The signing of the Treaty of Shimonoseki (ending the Sino-Japanese War) incited young scholars already gathered in Beijing for the triennial Imperial Exams to present a petition to the emperor calling for reforms.  The main drafter of this petition, Kang Youwei, would later serve the court for 100 Days in 1898, urging the young Guangxu Emperor to model himself and his reforms, in part, after the Meiji Emperor.

In 1906, Japan emerged victorious from the Russo-Japanese War, the first time in modern history an East Asian nation had defeated a European nation on the battlefield, and young Chinese began to see in Japan the possibilities that China too could someday successfully stand up to the Western powers.
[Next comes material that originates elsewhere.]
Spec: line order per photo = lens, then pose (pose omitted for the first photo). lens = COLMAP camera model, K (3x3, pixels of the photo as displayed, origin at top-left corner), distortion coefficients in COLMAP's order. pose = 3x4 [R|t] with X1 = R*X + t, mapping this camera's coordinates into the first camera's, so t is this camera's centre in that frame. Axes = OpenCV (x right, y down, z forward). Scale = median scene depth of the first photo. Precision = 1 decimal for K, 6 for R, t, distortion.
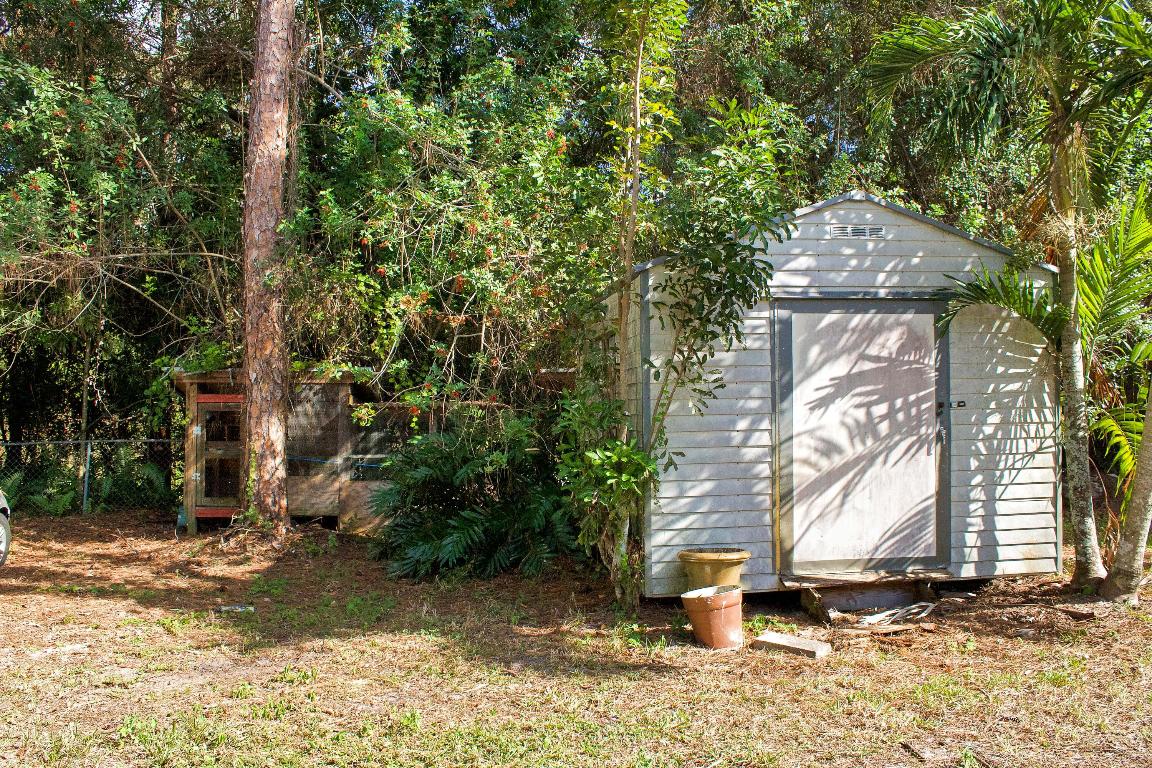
lens RADIAL K [[991.4, 0, 577.4], [0, 991.4, 388.0], [0, 0, 1]] dist [-0.118921, 0.007906]
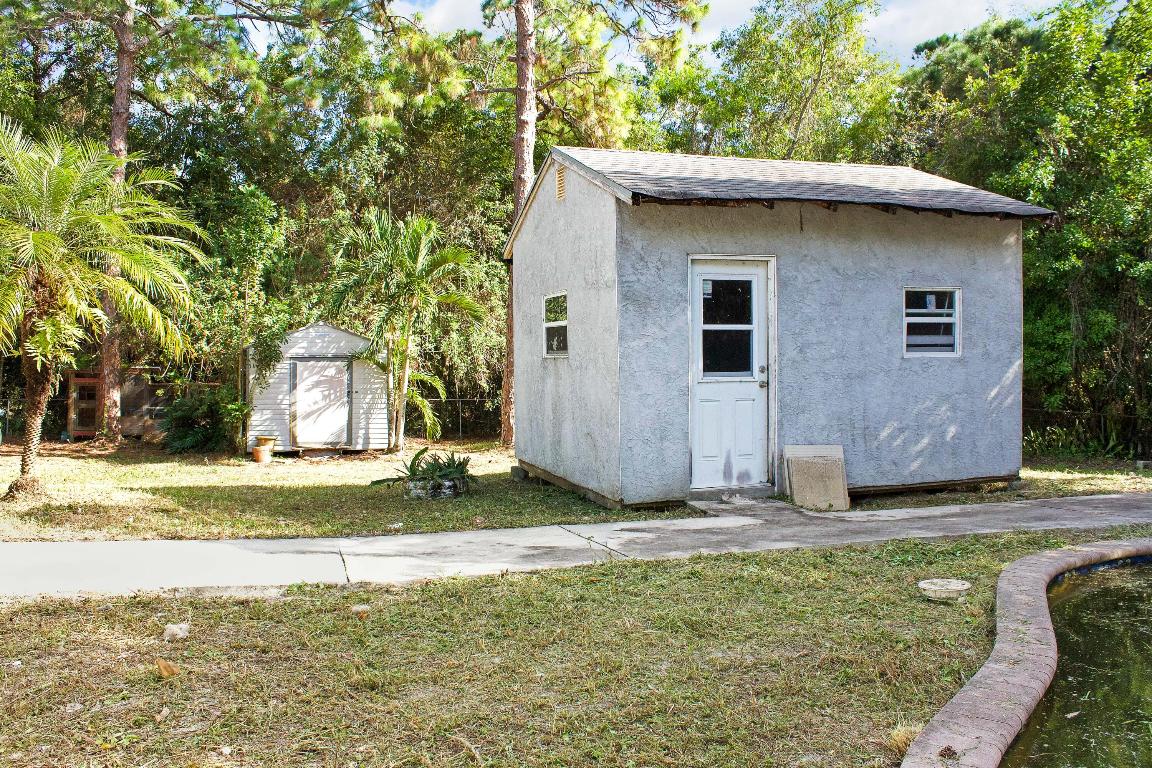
lens RADIAL K [[991.4, 0, 573.7], [0, 991.4, 377.9], [0, 0, 1]] dist [-0.118921, 0.007906]
pose [[0.980814, 0.016894, 0.194210, 0.463198], [-0.021912, 0.999479, 0.023717, -0.115180], [-0.193708, -0.027518, 0.980673, -2.171449]]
The list of students who studied in Japan in the early 20th century reads like a who’s who of Modern Chinese history: Lu Xun, Chiang Kai-shek, Li Dazhao, Chen Duxiu, Zhou Enlai, Qiu Jin, and Song Jiaoren, among many others.  Japan provided a convenient haven for those who had run afoul of Qing authorities, and benefited from being close, cheaper than studying in Europe or North America, and offering a more familiar dietary, linguistic, and cultural environment.  The large number of Chinese students and exiled radicals in Japan attracted organizers seeking to rally impressionable young Chinese to their cause.  The Tongmenghui 同盟会, the precursor of the KMT, was founded by Sun Yat-sen and Song Jiaoren in Tokyo in 1905, even as Kang Youwei was urging his fellow Chinese in Japan to eschew revolution and support his vision of a reformed constitutional monarchy.
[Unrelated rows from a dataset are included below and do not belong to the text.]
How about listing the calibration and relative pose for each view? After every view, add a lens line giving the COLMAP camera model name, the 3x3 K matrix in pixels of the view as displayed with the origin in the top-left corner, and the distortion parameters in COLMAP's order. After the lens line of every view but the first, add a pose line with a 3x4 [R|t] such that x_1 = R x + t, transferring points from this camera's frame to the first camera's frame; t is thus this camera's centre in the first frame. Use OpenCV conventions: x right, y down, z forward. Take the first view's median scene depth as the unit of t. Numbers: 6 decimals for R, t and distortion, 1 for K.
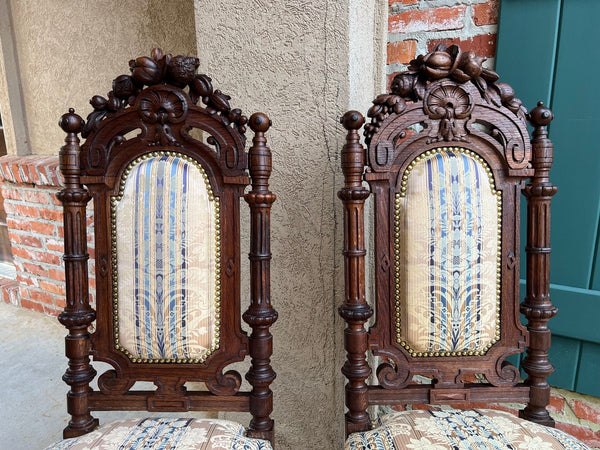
lens RADIAL K [[452.7, 0, 300.3], [0, 452.7, 226.9], [0, 0, 1]] dist [0.053318, -0.063222]
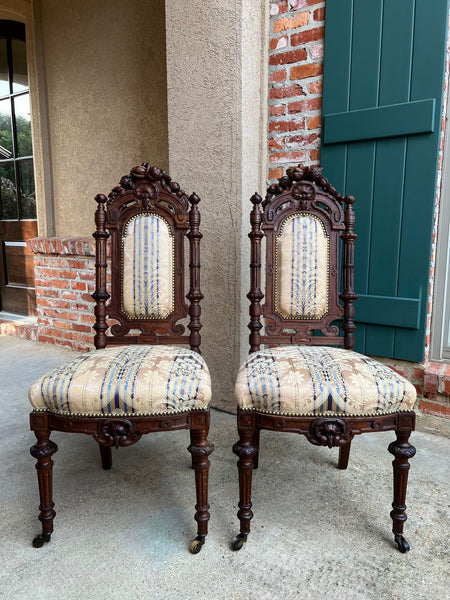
lens RADIAL K [[452.7, 0, 230.4], [0, 452.7, 299.0], [0, 0, 1]] dist [0.053318, -0.063222]
pose [[0.997896, 0.025914, -0.059435, 0.220206], [-0.031291, 0.995322, -0.091402, 0.435652], [0.056788, 0.093069, 0.994039, -1.159191]]
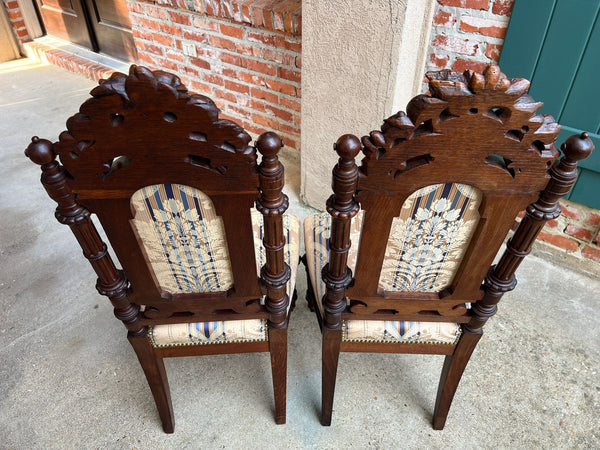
lens RADIAL K [[452.7, 0, 296.1], [0, 452.7, 221.6], [0, 0, 1]] dist [0.053318, -0.063222]
pose [[0.988879, 0.095974, -0.113607, -0.012411], [-0.040678, 0.909320, 0.414105, -0.197047], [0.143048, -0.404879, 0.903112, -0.751773]]
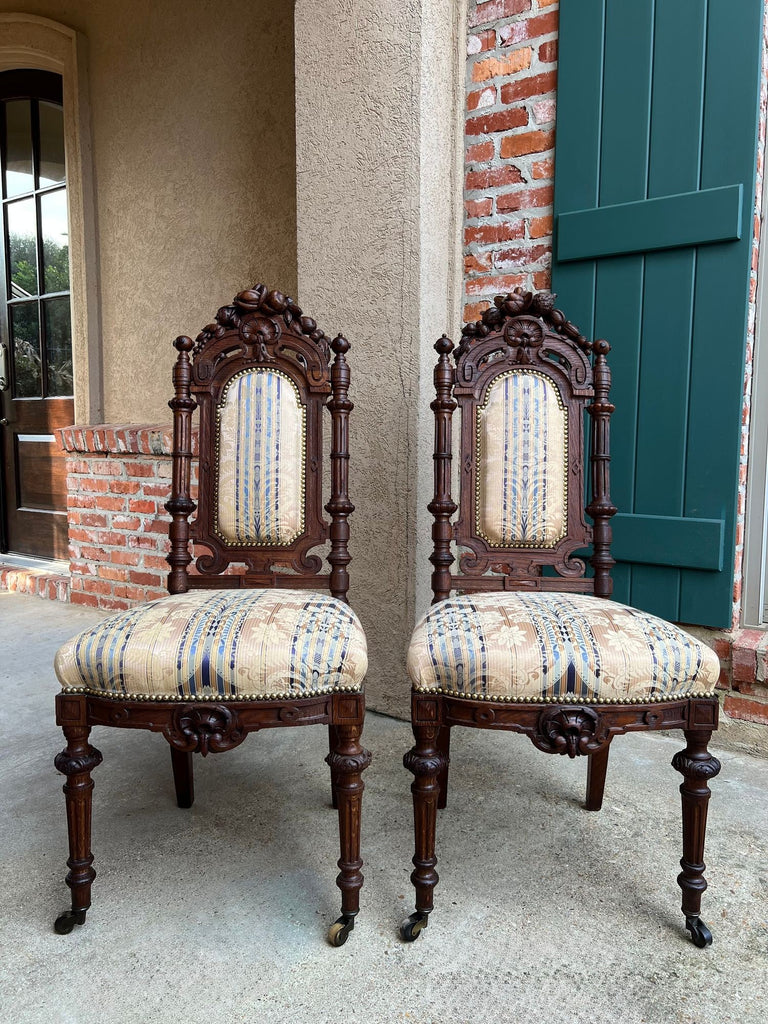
lens RADIAL K [[772.6, 0, 393.9], [0, 772.6, 507.4], [0, 0, 1]] dist [0.053318, -0.063222]
pose [[0.997447, 0.027619, -0.065858, 0.217385], [-0.036884, 0.988904, -0.143904, 0.525749], [0.061153, 0.145966, 0.987398, -1.157568]]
The exacting and disciplined Japanese military culture left a profound mark on many young men, most famously Chiang Kai-shek, who in later years may have surrounded himself with people so corrupt they had to screw their pants on every morning, but who lived his own life as an exercise in warrior asceticism.

Even the language of modernity in China owes a great debt to Japanese.  Faced with the challenge of translating new ideas using old characters, neologisms like democracy 民主主义 and revolution 革命 appeared first in Japanese before being re-imported to China.  Ancient terms (such as 卫生 “preserving life”) were imbued with new modern meanings (“hygiene”).
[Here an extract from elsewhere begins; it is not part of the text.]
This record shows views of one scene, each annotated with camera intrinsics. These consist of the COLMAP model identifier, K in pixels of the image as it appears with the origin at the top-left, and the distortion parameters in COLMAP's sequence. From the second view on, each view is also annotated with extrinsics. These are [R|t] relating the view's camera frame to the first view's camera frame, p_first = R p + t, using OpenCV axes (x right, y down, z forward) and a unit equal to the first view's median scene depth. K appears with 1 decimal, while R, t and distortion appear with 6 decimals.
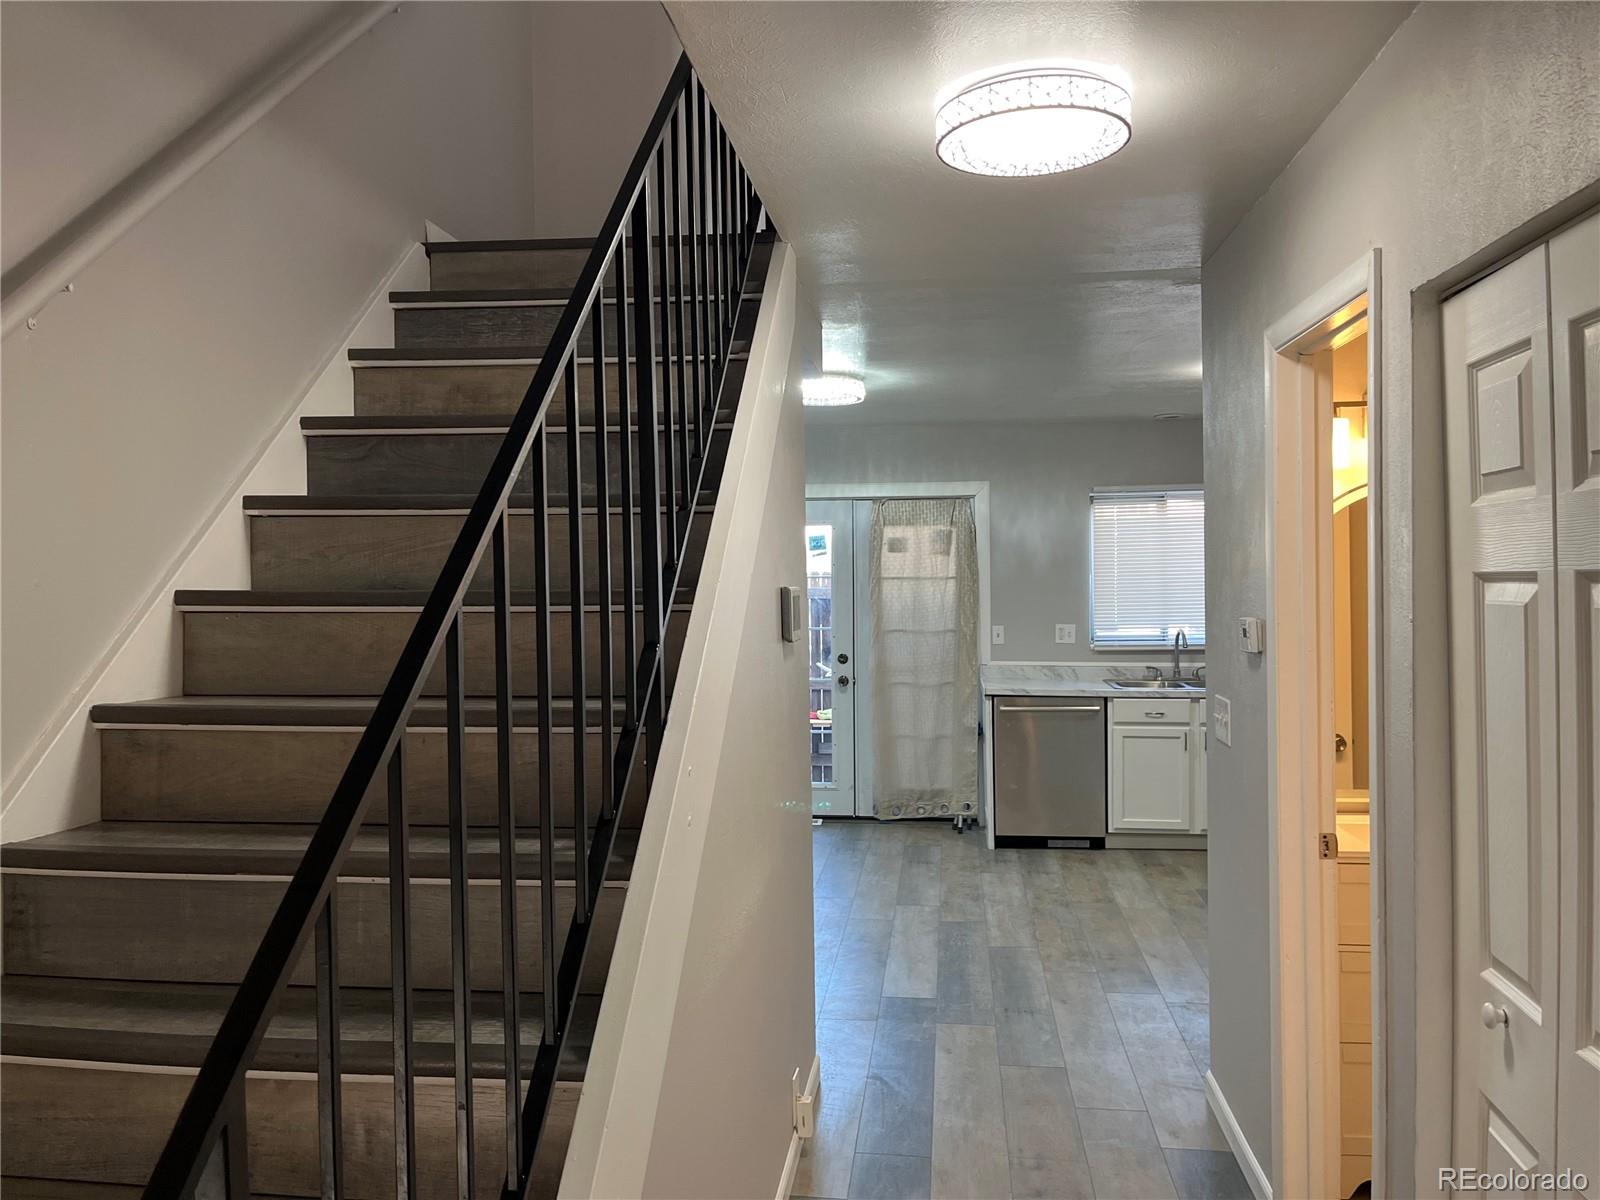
lens RADIAL K [[1218.8, 0, 807.3], [0, 1218.8, 604.3], [0, 0, 1]] dist [0.080052, -0.102613]
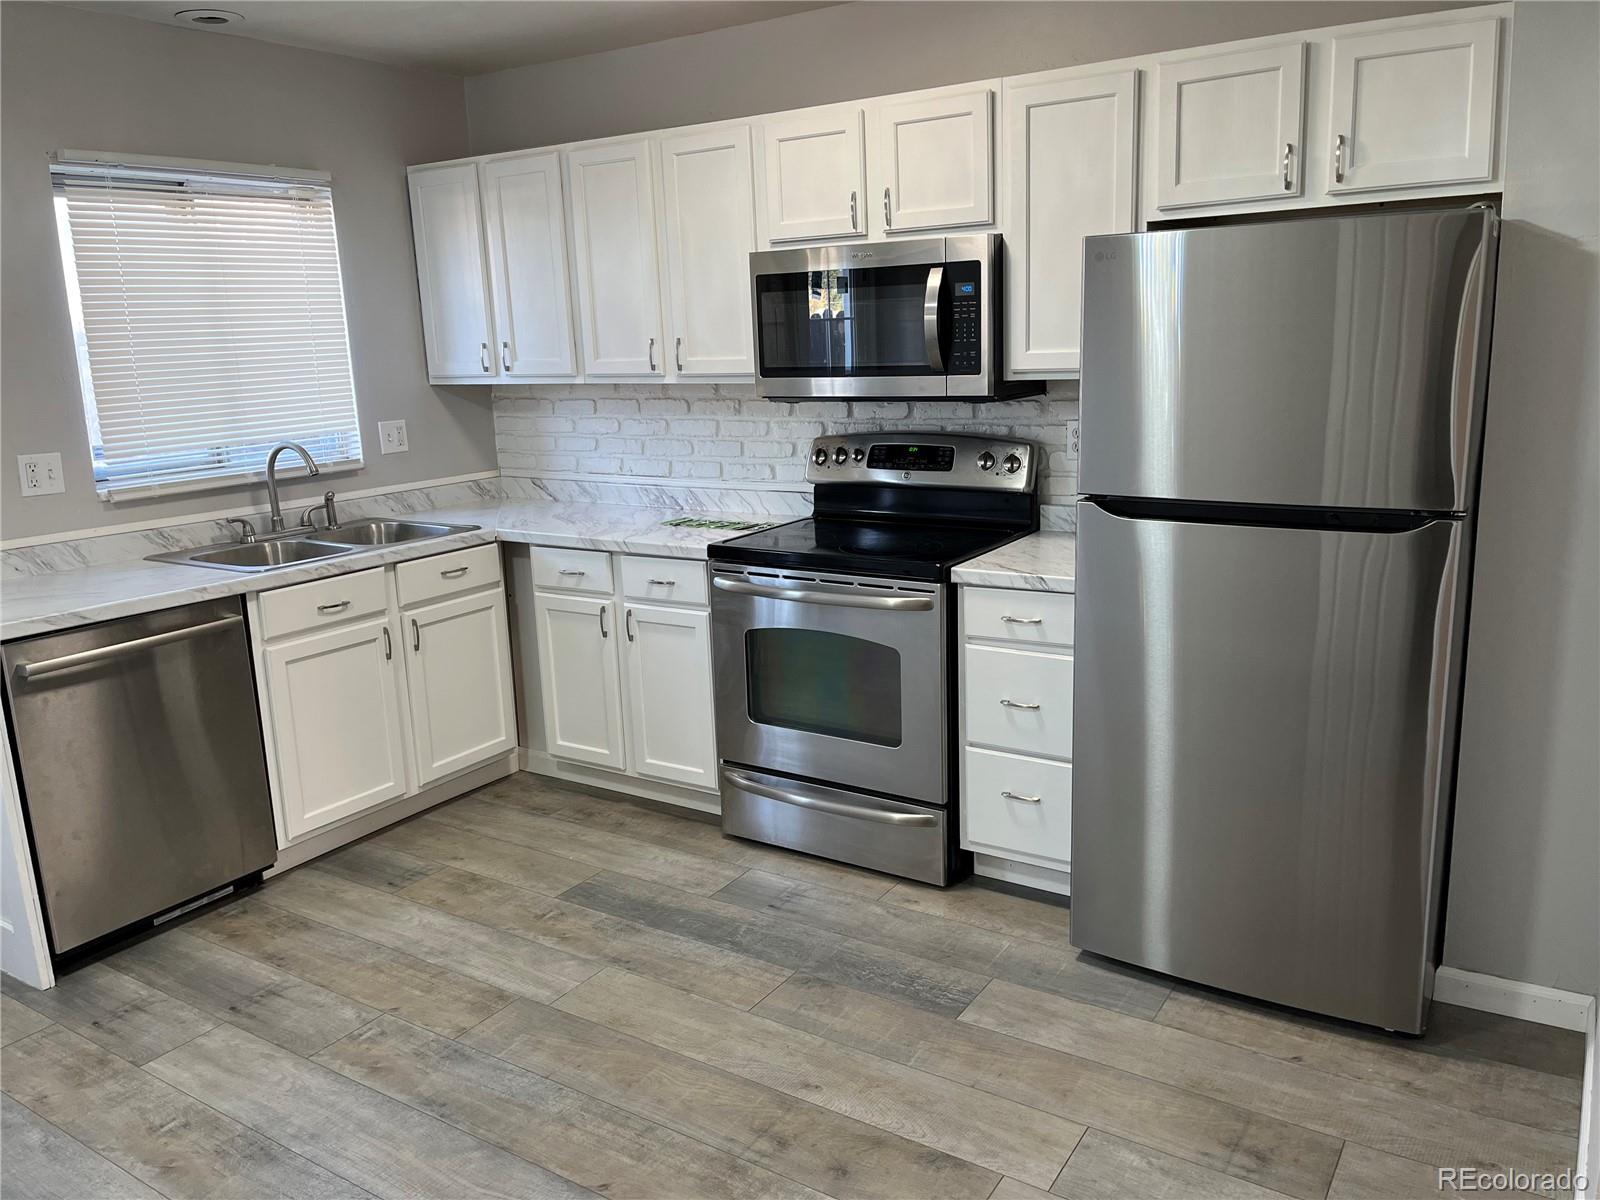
lens RADIAL K [[1207.0, 0, 816.6], [0, 1207.0, 593.0], [0, 0, 1]] dist [0.069602, -0.094571]
pose [[0.426825, -0.193044, 0.883490, -0.081174], [0.047399, 0.980383, 0.191316, -0.006403], [-0.903091, -0.039782, 0.427602, 0.528137]]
As I read and hear Chinese reactions to the tragic events in Japan, I am reminded of this complex legacy.  Some people wish to donate money and supplies to help in the relief effort, others wonder why “poor Chinese” need to help rich Japan.  There are those comments, linked to in Yajun’s post, expressing a mixture of admiration and wonder at the “disciplined” nature of Japanese society, and not so subtly pointing out how China (once again) “fails” to measure up to Japan according to ever shifting standards of modernity and development.  And of course, there are the shrill voices of bleating nationalist sheep taking perverse pleasure in Japanese suffering.  (Though lest China be singled out in this regard, it’s wise to recall that “Pearl Harbor” was a trending topic on Twitter over the weekend.)

As Yajun wrote, it is a complicated relationship, and one I believe can’t be simply reduced to the historical memories of World War II.  Hopefully, something good can emerge from this horrific tragedy, and empathy will replace antipathy as the dominant chord in relations between these two great countries.